Nombreuses séparations chez les familles nombreuses

On dit souvent que la multiplication des enfants engendre la multiplication du bonheur. Plus de rires, plus de joie, plus de câlins… En période de crise, la situation peut toutefois changer rapidement : confinés, à cran, à bout de souffle, les parents de nombreux enfants se retrouvent avec une charge décuplée, sans aide extérieure ni pause possible.

Résultat ? Les séparations de couples à la tête d’une famille nombreuse seraient en hausse, selon certaines des médiatrices interrogées.

« Cela fait 22 ans que je fais de la médiation et 32 que je suis avocate, et depuis six mois, les couples qui ont quatre, cinq, six, sept enfants éclatent. À cause de la pandémie, ils n’en peuvent plus et ils se séparent. »

— Sophie Boulard, avocate et médiatrice familiale à Joliette

Elle montre du doigt les restrictions qui confinent les jeunes à l’intérieur, les poussent à interagir davantage… et enveniment les relations. « Il y a plus de chicanes », laisse-t-elle tomber.

L’arrêt des activités parascolaires et sportives pour les jeunes, tout comme la fin des rencontres « en vrai » avec des spécialistes pour épauler les enfants et leurs familles, peut aussi avoir joué un rôle dans l’embrasement des relations dans les familles nombreuses.

Parents de bébés au bord du gouffre

Les médiatrices de la table ronde sont unanimes : au cours des cinq dernières années, de plus en plus de parents de tout-petits, voire de bébés, viennent en consultation. La pandémie a intensifié cet aspect. « C’est une tendance lourde actuellement au Québec, remarque Nancy Wilson, avocate et médiatrice familiale à Mont-Tremblant. Je vois défiler dans mon bureau des parents d’enfants de 6 mois, 1 an, 2 ans… Avant, on voyait plus des parents d’enfants d’âge scolaire ou d’adolescents. Je constate que les parents de jeunes enfants se séparent beaucoup plus rapidement qu’avant. »

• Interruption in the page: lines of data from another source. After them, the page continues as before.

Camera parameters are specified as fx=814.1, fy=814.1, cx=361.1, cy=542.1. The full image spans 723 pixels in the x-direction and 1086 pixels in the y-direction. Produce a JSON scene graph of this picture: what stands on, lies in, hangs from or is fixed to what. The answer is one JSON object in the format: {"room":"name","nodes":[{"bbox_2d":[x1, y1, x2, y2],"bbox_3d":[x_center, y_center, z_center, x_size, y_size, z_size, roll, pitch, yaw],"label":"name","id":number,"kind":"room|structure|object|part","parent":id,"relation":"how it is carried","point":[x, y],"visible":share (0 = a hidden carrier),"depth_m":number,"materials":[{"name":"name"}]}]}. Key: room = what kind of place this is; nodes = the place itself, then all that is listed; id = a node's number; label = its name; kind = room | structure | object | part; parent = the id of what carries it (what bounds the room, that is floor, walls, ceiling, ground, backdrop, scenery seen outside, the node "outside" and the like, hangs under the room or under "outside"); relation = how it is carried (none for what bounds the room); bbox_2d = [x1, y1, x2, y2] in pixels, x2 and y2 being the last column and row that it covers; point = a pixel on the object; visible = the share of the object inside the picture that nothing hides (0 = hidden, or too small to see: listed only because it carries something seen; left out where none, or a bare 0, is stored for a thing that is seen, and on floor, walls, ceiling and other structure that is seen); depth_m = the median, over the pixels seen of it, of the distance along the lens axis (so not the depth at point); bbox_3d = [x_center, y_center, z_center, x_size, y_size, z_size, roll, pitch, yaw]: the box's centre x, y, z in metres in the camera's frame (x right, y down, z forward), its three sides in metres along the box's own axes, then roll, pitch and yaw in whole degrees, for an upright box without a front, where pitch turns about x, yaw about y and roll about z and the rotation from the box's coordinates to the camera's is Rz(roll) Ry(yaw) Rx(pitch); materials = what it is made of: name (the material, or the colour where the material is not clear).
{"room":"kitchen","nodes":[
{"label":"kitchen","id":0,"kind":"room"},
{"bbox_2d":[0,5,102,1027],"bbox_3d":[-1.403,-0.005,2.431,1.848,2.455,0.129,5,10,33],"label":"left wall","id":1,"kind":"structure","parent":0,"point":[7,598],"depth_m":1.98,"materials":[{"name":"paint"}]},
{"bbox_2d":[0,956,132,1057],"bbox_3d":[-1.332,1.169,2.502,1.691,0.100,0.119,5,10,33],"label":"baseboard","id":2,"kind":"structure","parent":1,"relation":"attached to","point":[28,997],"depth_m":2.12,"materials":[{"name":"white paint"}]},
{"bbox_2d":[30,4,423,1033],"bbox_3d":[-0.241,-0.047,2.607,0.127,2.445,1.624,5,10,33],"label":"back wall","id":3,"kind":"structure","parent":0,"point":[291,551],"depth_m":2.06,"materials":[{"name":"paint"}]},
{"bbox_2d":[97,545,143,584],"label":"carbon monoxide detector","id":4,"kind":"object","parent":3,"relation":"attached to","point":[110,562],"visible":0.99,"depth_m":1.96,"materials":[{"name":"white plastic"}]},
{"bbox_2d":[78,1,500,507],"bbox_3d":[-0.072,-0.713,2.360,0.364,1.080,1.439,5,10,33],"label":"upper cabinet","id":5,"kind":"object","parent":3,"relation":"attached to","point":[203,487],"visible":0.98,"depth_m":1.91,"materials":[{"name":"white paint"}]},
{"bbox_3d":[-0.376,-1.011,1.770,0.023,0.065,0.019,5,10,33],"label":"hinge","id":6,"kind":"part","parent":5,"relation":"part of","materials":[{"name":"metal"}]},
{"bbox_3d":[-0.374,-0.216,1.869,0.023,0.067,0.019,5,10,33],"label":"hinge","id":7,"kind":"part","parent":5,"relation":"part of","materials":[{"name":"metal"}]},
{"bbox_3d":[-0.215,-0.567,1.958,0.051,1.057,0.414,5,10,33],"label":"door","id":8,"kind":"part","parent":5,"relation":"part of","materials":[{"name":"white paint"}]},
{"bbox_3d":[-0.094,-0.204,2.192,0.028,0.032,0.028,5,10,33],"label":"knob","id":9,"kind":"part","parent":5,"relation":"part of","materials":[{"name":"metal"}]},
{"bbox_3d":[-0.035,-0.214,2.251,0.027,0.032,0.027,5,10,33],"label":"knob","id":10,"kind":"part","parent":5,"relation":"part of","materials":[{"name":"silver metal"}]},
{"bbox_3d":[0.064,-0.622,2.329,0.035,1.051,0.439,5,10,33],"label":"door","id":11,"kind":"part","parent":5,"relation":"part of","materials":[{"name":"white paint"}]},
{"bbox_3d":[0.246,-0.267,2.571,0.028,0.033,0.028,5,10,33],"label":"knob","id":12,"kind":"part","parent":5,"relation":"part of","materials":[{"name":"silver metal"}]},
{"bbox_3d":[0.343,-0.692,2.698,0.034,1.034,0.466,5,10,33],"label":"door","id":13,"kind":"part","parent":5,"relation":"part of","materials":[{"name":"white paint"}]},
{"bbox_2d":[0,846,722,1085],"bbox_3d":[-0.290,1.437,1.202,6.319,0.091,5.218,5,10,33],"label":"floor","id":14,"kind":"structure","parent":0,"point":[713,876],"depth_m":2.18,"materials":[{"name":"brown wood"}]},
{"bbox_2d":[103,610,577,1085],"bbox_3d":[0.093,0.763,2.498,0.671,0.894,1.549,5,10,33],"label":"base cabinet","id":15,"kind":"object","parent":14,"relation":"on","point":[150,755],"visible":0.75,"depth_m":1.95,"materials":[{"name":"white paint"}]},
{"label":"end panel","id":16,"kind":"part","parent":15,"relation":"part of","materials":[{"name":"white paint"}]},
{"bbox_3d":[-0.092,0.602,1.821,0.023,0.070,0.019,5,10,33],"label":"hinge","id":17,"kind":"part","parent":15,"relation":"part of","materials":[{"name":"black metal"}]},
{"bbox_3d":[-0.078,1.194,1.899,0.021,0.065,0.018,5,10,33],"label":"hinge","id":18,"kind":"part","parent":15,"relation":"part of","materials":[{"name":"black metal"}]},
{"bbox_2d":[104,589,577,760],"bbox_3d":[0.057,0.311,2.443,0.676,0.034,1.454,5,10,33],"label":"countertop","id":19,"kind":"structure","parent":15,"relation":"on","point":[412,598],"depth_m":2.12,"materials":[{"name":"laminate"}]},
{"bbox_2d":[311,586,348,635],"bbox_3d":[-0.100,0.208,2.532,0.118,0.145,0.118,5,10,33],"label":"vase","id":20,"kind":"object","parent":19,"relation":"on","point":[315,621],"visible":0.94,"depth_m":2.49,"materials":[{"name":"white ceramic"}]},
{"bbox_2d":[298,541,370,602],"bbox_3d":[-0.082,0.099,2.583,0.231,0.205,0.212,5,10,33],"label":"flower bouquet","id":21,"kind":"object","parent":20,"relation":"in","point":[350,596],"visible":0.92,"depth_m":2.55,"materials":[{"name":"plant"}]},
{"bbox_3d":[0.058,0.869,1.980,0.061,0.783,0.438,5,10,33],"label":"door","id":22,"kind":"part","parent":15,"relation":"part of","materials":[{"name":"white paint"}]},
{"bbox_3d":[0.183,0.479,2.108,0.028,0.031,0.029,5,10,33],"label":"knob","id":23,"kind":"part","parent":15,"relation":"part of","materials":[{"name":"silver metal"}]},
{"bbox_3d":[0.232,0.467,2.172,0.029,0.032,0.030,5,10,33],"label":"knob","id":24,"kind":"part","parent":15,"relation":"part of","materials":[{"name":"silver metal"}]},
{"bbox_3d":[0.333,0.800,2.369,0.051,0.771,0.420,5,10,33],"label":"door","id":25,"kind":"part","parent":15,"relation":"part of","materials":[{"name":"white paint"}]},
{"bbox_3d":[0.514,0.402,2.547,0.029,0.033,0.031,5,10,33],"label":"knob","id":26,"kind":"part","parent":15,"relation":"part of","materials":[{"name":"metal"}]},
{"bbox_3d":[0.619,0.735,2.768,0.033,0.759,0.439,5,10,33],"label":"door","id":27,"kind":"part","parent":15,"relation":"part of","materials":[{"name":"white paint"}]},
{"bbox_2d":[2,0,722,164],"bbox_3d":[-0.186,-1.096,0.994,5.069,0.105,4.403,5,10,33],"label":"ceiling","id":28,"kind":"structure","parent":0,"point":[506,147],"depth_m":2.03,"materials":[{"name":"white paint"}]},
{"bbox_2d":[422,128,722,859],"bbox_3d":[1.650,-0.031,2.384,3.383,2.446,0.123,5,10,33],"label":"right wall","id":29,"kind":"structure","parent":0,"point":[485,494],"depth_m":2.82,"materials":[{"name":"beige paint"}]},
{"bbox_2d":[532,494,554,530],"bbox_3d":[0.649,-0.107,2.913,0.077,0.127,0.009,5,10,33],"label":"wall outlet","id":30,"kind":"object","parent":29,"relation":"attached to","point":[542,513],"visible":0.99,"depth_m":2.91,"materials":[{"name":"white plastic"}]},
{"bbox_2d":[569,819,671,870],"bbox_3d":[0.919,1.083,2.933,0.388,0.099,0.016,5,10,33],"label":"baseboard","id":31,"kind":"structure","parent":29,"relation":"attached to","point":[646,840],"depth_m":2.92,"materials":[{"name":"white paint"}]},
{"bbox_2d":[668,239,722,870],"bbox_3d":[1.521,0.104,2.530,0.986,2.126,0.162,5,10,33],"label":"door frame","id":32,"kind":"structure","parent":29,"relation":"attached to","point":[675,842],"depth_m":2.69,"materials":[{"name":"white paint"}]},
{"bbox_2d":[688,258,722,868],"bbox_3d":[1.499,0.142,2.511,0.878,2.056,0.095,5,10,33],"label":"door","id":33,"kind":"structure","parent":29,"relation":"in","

Son commentaire fait écho chez Me Véronique Cyr, avocate et médiatrice à Montréal. « Mes clients habituels sont dans la quarantaine avec des enfants d’âge scolaire, dit-elle. En ce moment, je compte beaucoup de jeunes, dans la vingtaine ou au début de la trentaine, qui ont des bébés. La situation est intense pour eux, avec un bébé à la maison et sans garderie par moments, et puis ils travaillent de la maison… Il y a une surcharge. Les rôles parentaux s’embrouillent. »

MBamber en rajoute. Elle affirme recevoir « fréquemment » en consultation des couples dont l’enfant n’est pas encore né. « Lors de la première rencontre, on discute du déroulement de l’accouchement : le père sera où à ce moment-là ? », illustre-t-elle.

Alexandra, adjointe administrative de 31 ans qui souhaite garder l’anonymat pour ne pas aggraver sa situation, a vécu une séparation difficile en début de pandémie : sa fille avait alors 4 mois. « Nous voulions un bébé depuis longtemps, confie-t-elle. Quand le premier confinement est arrivé, en mars, je me suis retrouvée sans aide et sans soutien, alors que mon conjoint était toujours sur la route, extrêmement occupé. J’étais fatiguée, seule, à bout de nerfs, j’ai senti que le sol s’ouvrait sous mes pieds… Je suis retournée vivre chez ma mère. »

Elle va bien mieux aujourd’hui. Et même si elle n’arrive pas à déterminer toutes les variables qui ont mené à ce revirement de situation, elle connaît au moins l’une des responsables : la pandémie.